§ What to produce:
Copy out the records below exactly as they appear.

§ Dataset excerpts:
++++++++

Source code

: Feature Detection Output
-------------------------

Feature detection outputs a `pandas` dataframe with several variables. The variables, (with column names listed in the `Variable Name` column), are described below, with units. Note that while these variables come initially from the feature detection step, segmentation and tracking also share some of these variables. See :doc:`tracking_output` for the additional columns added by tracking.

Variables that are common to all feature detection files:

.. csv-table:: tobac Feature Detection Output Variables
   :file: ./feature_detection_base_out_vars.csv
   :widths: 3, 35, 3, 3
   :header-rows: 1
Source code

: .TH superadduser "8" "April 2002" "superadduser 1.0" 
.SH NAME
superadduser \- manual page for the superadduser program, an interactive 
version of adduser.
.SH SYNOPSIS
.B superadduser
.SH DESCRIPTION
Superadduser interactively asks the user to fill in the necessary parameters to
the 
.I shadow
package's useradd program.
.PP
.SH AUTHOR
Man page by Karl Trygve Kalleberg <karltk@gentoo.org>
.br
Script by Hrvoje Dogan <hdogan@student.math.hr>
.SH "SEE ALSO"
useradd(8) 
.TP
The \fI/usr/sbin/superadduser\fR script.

++++++++

§ Result of this exercise:
Source code

: Feature Detection Output
-------------------------

Feature detection outputs a `pandas` dataframe with several variables. The variables, (with column names listed in the `Variable Name` column), are described below, with units. Note that while these variables come initially from the feature detection step, segmentation and tracking also share some of these variables. See :doc:`tracking_output` for the additional columns added by tracking.

Variables that are common to all feature detection files:

.. csv-table:: tobac Feature Detection Output Variables
   :file: ./feature_detection_base_out_vars.csv
   :widths: 3, 35, 3, 3
   :header-rows: 1
Source code

: .TH superadduser "8" "April 2002" "superadduser 1.0" 
.SH NAME
superadduser \- manual page for the superadduser program, an interactive 
version of adduser.
.SH SYNOPSIS
.B superadduser
.SH DESCRIPTION
Superadduser interactively asks the user to fill in the necessary parameters to
the 
.I shadow
package's useradd program.
.PP
.SH AUTHOR
Man page by Karl Trygve Kalleberg <karltk@gentoo.org>
.br
Script by Hrvoje Dogan <hdogan@student.math.hr>
.SH "SEE ALSO"
useradd(8) 
.TP
The \fI/usr/sbin/superadduser\fR script.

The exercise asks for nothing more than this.